To be filed in the It’s All So Awful I Can’t Turn Away dept., many of you may have seen this email from an investment banker named “Mike” to a would-be maiden (“Lauren”) after an allegedly-horrific date they had to the New York Philharmonic. The note first appeared on Reddit a few days ago, which (as internet boards go) has a typically honest clientele.
The letter is egregiously stupid-feeling-inducing, especially given his enumeration of why they should go on a second date. Nuggets abound, like “You played with your hair a lot. A woman playing with her hair is a common sign of flirtation…” and “On a per-minute basis, I’ve never had as much eye contact during a date as I did with you.” And then he talks about money, and her age, and… It’s All So Awful I Can’t Turn Away.
scene of the crime
Needless to say, if you read the email, Mike seems to be surfing right down the middle of the Aspergian spectrum, and given my experience with the subject, that’s not a term to be thrown around loosely. There but for the grace of the Buddha went I, as they say.
My first reaction to this was “oh the horror”, putting myself in the shoes of the poor, obtuse dork who obviously had no idea how to behave, nor any translation mechanisms for the social cues that said “go the fuck away”. And if this guy was truly on that spectrum, he will probably just sit and suffer the humiliation without any real way of figuring out the rules, since they’re spoken in a language he only vaguely understands.
But then I was reminded of Rule 34 of the Internet, or more specifically, Rule 36, which states “If it exists, someone has a fetish for it. No exceptions.” Obviously, that’s meant for things like women’s shoes, nipple rings, blue cheese dressing, fireplace bellows, viola cases, toll gate coin baskets, and the Large Hadron Collider – but it also means there is someone else out there for “Mike”.

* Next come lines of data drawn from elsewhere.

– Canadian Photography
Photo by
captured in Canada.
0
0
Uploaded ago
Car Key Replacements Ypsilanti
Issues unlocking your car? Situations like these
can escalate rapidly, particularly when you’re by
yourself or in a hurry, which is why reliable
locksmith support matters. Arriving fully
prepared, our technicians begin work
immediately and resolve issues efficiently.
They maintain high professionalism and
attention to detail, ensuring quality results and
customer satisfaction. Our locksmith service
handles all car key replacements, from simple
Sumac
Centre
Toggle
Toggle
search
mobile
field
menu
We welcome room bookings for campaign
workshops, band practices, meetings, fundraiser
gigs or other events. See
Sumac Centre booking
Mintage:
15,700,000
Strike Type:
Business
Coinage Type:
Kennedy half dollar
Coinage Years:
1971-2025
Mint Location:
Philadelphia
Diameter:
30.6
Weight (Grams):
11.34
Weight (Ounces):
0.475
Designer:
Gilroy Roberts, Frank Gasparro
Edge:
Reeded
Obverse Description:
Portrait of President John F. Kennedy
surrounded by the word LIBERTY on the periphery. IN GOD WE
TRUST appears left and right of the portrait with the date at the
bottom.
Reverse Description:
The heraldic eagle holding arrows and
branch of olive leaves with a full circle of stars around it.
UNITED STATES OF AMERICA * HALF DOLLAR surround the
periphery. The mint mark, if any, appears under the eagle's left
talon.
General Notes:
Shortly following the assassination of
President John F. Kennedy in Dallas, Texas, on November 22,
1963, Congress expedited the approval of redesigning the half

The internet itself upends the concept of celebrity and changes all games, meaning that Old Rule 16 takes over, and the immensity of the failure itself morphs it into a success. Simply put, the breadth and scope of Mike’s embarrassment ensures that his story will reach the right person for him, and perhaps legions of perfectly wonderful women will line up to be taken to the New York Philharmonic. They will twirl their hair, give him more than the requisite amount of eye contact, and maybe someone might actually live happily ever after.